Data records below:
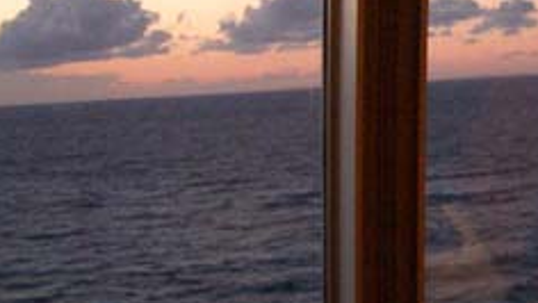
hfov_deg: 23.2
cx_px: 497
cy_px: -31
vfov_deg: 13.3
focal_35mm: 89
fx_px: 1270
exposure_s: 1/80
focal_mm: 5.8
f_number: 2.6
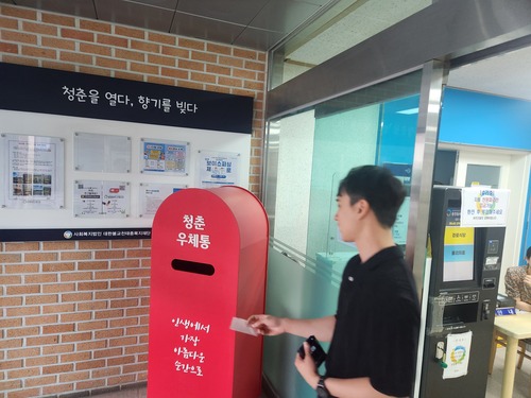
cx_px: 266
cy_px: 199
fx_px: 353
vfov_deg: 58.9
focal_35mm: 23
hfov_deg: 73.9
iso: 640
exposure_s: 1/120
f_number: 1.8
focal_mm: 5.4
End of Data records.
→ **Exercise brief**:
Pictures stay out; all other material above is restated word for word.

→ **Task output**:
hfov_deg: 23.2
cx_px: 497
cy_px: -31
vfov_deg: 13.3
focal_35mm: 89
fx_px: 1270
exposure_s: 1/80
focal_mm: 5.8
f_number: 2.6
cx_px: 266
cy_px: 199
fx_px: 353
vfov_deg: 58.9
focal_35mm: 23
hfov_deg: 73.9
iso: 640
exposure_s: 1/120
f_number: 1.8
focal_mm: 5.4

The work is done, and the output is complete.